NPiD includes: process and treatment target measures of preparation for pregnancy, and antenatal care; maternal complications and delivery measures; foetal and infant complications measures. Pregnancy in women with diabetes is high risk but uncommon (3,500 to 4000 per year in England & Wales).
Approximately equal numbers of women have Type 1 and Type 2 diabetes.
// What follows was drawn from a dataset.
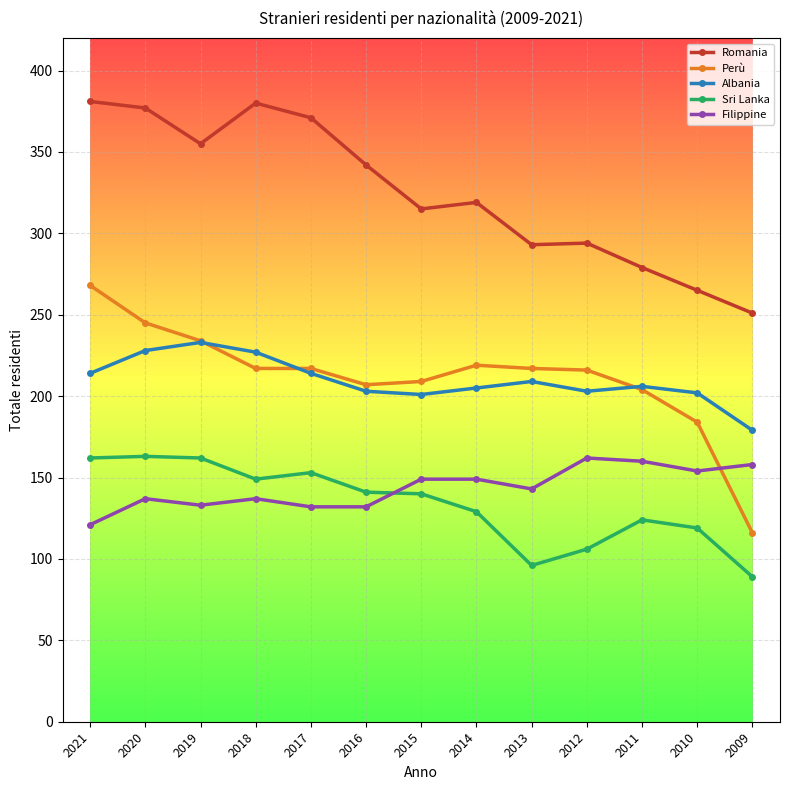

Is the value of Sri Lanka at 2018 greater than the value of Albania at 2020?

No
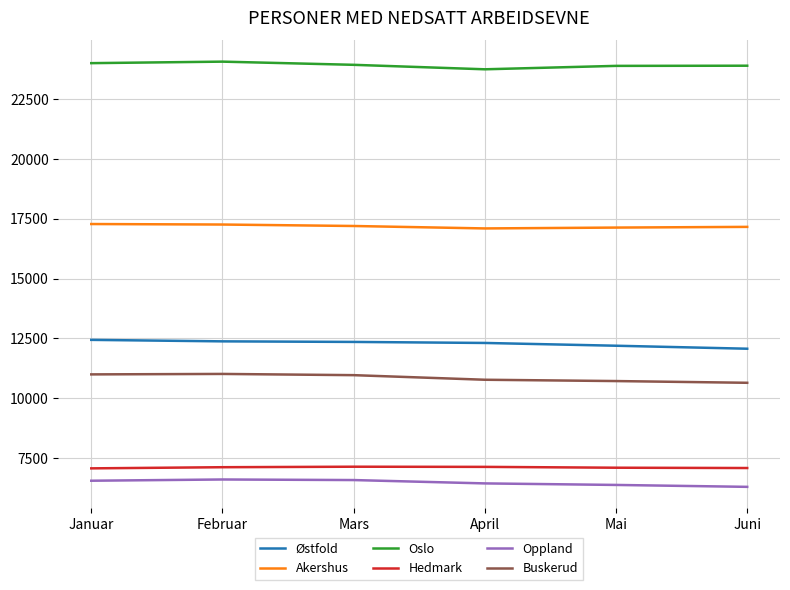

The Østfold series shows 17280 at Mai. True or false?

False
The principal location of usual, non-pregnancy diabetes care is specialist for Type 1 and General Practice for Type 2. Typically a specialist service will have around 10 women with Type 1 diabetes becoming pregnant each year while an individual general practice might have one pregnant diabetic woman every 2 to 3 years.
Specialist diabetes services in collaboration with high risk obstetric services manage the antenatal care and delivery of women with diabetes and lead the design and implementation of pre-pregnancy pathways and services in their locality.
Choice of performance indicator
All the scientific evidence reflected in NICE Guidance and corroborated by NPiD analyses is that foetal and maternal outcomes are most influenced by preparation for pregnancy and very early antenatal management.
A composite indicator comprising percent achieving pre-pregnancy NICE glucose control, antenatal folic acid supplementation and early first specialist antenatal review is recommended.
This applies to every woman and even though it is a ‘whole pathway’ measure (specialist and primary care, doctors, midwives nurses) it is advocated by the advisory group as the best single performance measure. Because of small numbers it would have to be cumulated over 3 years for each specialist joint diabetes-antenatal team to be statistically valid.
Secondary measures that would be Diabetes-Antenatal team specific could be glucose control in the third trimester and rate of admission to Neonatal Intensive Care by Type of Diabetes again cumulated over 3 years.
Choice of target (expected performance)
The expected performance would be less than 2SD from mean indicator achievement rate of all providers. More than 2SD but less than 3SD below the mean would raise an alert. More than 3SD below the mean would be an alarm.
Data quality
Three aspects of data quality must be considered and reported:
- case ascertainment: very few women decline to participate so close to 100% case ascertainment for each participating unit, and from 2018 no need to consent women for England due to direction
- data completeness: patient characteristics are linked from the Core NDA so completeness is close to 100%; the three measures that form the ‘bundle’ have a more than 95% data completeness in NPiD
- data accuracy: tested using consistency and range checks, and if possible external sources
Case-mix (risk) adjustment
Modeling includes age, ethnicity, IMD and type and duration of diabetes.
Detection of a potential outlier
Statistically derived limits around the case-mix adjusted mean performance will be used to define if a provider is a potential outlier: more than 2 standard deviations from the target will be deemed an ‘alert’; more than 3 standard deviations deemed an ‘alarm’.
It will then be determined whether there are similar or radically different patterns for women with Type 1 Diabetes (for whom pre-pregnancy diabetes management responsibility usually rests with specialist services) and women with Type 2 Diabetes (for whom pre-pregnancy management responsibility usually rests with General Practice).
In the event of divergence Specialist services will be assessed on their Type 1 diabetes data.
In the event of the problem applying to both Type 1 and Type 2 or just to Type 2 then a ‘whole system’ approach will be applied as noted below.
Management of a potential outlier
The NDA and NPiD clinical lead and the team responsible for managing and running the audit in partnership with HQIP will follow the 8step process specified in the national outlier (appendix).
If the issue is restricted to Type 1 diabetes the usual lines of accountability (clinical team, clinical director, executive clinical director, CEO/Trust Board, CCG) will apply.
If it is restricted to or also includes Type 2 Diabetes because of the ‘whole system’ footprint of responsibility the first action will be to establish in the relevant locality who will assume lead responsibility and who will be the group members of the local investigating team (drawn from clinical team, clinical director, executive clinical director, CEO/Trust Board, CCG). For CCGs the line of responsibility would probably be (diabetes clinical lead, medical director, Chair/Director of Quality, CEO/Board, NHSE) (appendix).